* [RECORDS FOR THE TASK]

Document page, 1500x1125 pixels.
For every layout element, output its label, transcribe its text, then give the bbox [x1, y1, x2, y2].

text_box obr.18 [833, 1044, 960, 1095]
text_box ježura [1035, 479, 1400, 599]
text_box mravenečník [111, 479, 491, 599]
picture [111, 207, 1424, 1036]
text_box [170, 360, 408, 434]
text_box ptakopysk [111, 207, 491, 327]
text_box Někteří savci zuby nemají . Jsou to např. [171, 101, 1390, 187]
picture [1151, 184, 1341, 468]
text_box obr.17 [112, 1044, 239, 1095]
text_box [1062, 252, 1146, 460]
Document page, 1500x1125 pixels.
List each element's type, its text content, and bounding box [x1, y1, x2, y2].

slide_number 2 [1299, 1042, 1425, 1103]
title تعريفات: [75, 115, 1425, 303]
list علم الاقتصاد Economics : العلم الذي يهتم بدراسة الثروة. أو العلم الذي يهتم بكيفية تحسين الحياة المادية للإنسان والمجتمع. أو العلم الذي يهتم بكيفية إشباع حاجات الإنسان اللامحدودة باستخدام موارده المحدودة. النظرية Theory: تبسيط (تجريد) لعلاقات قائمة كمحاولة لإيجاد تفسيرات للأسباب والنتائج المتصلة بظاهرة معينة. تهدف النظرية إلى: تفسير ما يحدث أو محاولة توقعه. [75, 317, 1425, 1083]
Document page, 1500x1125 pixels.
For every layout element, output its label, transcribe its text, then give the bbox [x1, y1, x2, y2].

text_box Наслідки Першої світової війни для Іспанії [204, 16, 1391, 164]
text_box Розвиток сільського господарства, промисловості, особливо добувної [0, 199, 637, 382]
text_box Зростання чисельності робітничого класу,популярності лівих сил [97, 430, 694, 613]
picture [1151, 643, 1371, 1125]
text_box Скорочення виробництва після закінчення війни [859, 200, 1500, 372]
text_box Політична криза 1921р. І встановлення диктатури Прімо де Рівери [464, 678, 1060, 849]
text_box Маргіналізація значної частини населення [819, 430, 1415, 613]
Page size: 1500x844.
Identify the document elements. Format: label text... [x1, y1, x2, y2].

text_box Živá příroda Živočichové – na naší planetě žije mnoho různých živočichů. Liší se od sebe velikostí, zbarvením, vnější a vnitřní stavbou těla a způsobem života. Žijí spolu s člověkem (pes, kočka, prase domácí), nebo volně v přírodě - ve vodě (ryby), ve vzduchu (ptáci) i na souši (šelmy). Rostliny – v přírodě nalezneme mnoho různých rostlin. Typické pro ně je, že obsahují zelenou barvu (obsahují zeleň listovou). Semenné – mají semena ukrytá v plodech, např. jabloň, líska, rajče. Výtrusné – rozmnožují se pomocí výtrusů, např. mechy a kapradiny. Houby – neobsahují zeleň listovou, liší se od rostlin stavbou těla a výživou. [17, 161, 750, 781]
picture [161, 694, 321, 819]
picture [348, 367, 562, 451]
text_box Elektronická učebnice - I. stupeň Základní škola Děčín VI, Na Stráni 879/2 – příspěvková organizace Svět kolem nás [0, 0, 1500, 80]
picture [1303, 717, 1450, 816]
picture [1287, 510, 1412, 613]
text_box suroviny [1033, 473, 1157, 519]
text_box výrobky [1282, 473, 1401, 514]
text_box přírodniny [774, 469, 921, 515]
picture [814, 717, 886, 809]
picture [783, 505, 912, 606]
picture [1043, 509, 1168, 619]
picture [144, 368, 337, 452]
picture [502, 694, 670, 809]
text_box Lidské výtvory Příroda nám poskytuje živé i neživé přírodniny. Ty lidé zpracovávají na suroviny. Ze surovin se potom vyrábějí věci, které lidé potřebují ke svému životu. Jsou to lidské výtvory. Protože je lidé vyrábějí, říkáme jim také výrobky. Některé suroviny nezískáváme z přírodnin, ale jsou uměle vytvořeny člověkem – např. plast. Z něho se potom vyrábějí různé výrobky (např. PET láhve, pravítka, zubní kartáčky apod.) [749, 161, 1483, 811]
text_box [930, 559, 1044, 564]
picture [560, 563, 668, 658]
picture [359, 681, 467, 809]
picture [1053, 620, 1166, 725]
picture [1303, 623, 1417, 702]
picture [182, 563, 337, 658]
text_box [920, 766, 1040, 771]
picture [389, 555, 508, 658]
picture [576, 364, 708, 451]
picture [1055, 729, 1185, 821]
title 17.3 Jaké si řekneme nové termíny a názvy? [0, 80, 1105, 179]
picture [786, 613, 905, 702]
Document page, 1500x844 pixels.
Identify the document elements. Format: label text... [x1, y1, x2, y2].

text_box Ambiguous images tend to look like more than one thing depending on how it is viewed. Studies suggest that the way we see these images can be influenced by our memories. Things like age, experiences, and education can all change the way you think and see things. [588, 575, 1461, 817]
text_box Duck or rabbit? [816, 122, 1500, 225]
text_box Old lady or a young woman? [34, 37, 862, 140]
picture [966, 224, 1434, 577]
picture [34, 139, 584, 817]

* [WORK TO BE COMPLETED] Each of the records above is to be copied exactly.

* [OUTPUT]
Document page, 1500x1125 pixels.
For every layout element, output its label, transcribe its text, then give the bbox [x1, y1, x2, y2].

text_box obr.18 [833, 1044, 960, 1095]
text_box ježura [1035, 479, 1400, 599]
text_box mravenečník [111, 479, 491, 599]
picture [111, 207, 1424, 1036]
text_box [170, 360, 408, 434]
text_box ptakopysk [111, 207, 491, 327]
text_box Někteří savci zuby nemají . Jsou to např. [171, 101, 1390, 187]
picture [1151, 184, 1341, 468]
text_box obr.17 [112, 1044, 239, 1095]
text_box [1062, 252, 1146, 460]
Document page, 1500x1125 pixels.
List each element's type, its text content, and bounding box [x1, y1, x2, y2].

slide_number 2 [1299, 1042, 1425, 1103]
title تعريفات: [75, 115, 1425, 303]
list علم الاقتصاد Economics : العلم الذي يهتم بدراسة الثروة. أو العلم الذي يهتم بكيفية تحسين الحياة المادية للإنسان والمجتمع. أو العلم الذي يهتم بكيفية إشباع حاجات الإنسان اللامحدودة باستخدام موارده المحدودة. النظرية Theory: تبسيط (تجريد) لعلاقات قائمة كمحاولة لإيجاد تفسيرات للأسباب والنتائج المتصلة بظاهرة معينة. تهدف النظرية إلى: تفسير ما يحدث أو محاولة توقعه. [75, 317, 1425, 1083]
Document page, 1500x1125 pixels.
For every layout element, output its label, transcribe its text, then give the bbox [x1, y1, x2, y2].

text_box Наслідки Першої світової війни для Іспанії [204, 16, 1391, 164]
text_box Розвиток сільського господарства, промисловості, особливо добувної [0, 199, 637, 382]
text_box Зростання чисельності робітничого класу,популярності лівих сил [97, 430, 694, 613]
picture [1151, 643, 1371, 1125]
text_box Скорочення виробництва після закінчення війни [859, 200, 1500, 372]
text_box Політична криза 1921р. І встановлення диктатури Прімо де Рівери [464, 678, 1060, 849]
text_box Маргіналізація значної частини населення [819, 430, 1415, 613]
Page size: 1500x844.
Identify the document elements. Format: label text... [x1, y1, x2, y2].

text_box Živá příroda Živočichové – na naší planetě žije mnoho různých živočichů. Liší se od sebe velikostí, zbarvením, vnější a vnitřní stavbou těla a způsobem života. Žijí spolu s člověkem (pes, kočka, prase domácí), nebo volně v přírodě - ve vodě (ryby), ve vzduchu (ptáci) i na souši (šelmy). Rostliny – v přírodě nalezneme mnoho různých rostlin. Typické pro ně je, že obsahují zelenou barvu (obsahují zeleň listovou). Semenné – mají semena ukrytá v plodech, např. jabloň, líska, rajče. Výtrusné – rozmnožují se pomocí výtrusů, např. mechy a kapradiny. Houby – neobsahují zeleň listovou, liší se od rostlin stavbou těla a výživou. [17, 161, 750, 781]
picture [161, 694, 321, 819]
picture [348, 367, 562, 451]
text_box Elektronická učebnice - I. stupeň Základní škola Děčín VI, Na Stráni 879/2 – příspěvková organizace Svět kolem nás [0, 0, 1500, 80]
picture [1303, 717, 1450, 816]
picture [1287, 510, 1412, 613]
text_box suroviny [1033, 473, 1157, 519]
text_box výrobky [1282, 473, 1401, 514]
text_box přírodniny [774, 469, 921, 515]
picture [814, 717, 886, 809]
picture [783, 505, 912, 606]
picture [1043, 509, 1168, 619]
picture [144, 368, 337, 452]
picture [502, 694, 670, 809]
text_box Lidské výtvory Příroda nám poskytuje živé i neživé přírodniny. Ty lidé zpracovávají na suroviny. Ze surovin se potom vyrábějí věci, které lidé potřebují ke svému životu. Jsou to lidské výtvory. Protože je lidé vyrábějí, říkáme jim také výrobky. Některé suroviny nezískáváme z přírodnin, ale jsou uměle vytvořeny člověkem – např. plast. Z něho se potom vyrábějí různé výrobky (např. PET láhve, pravítka, zubní kartáčky apod.) [749, 161, 1483, 811]
text_box [930, 559, 1044, 564]
picture [560, 563, 668, 658]
picture [359, 681, 467, 809]
picture [1053, 620, 1166, 725]
picture [1303, 623, 1417, 702]
picture [182, 563, 337, 658]
text_box [920, 766, 1040, 771]
picture [389, 555, 508, 658]
picture [576, 364, 708, 451]
picture [1055, 729, 1185, 821]
title 17.3 Jaké si řekneme nové termíny a názvy? [0, 80, 1105, 179]
picture [786, 613, 905, 702]
Document page, 1500x844 pixels.
Identify the document elements. Format: label text... [x1, y1, x2, y2].

text_box Ambiguous images tend to look like more than one thing depending on how it is viewed. Studies suggest that the way we see these images can be influenced by our memories. Things like age, experiences, and education can all change the way you think and see things. [588, 575, 1461, 817]
text_box Duck or rabbit? [816, 122, 1500, 225]
text_box Old lady or a young woman? [34, 37, 862, 140]
picture [966, 224, 1434, 577]
picture [34, 139, 584, 817]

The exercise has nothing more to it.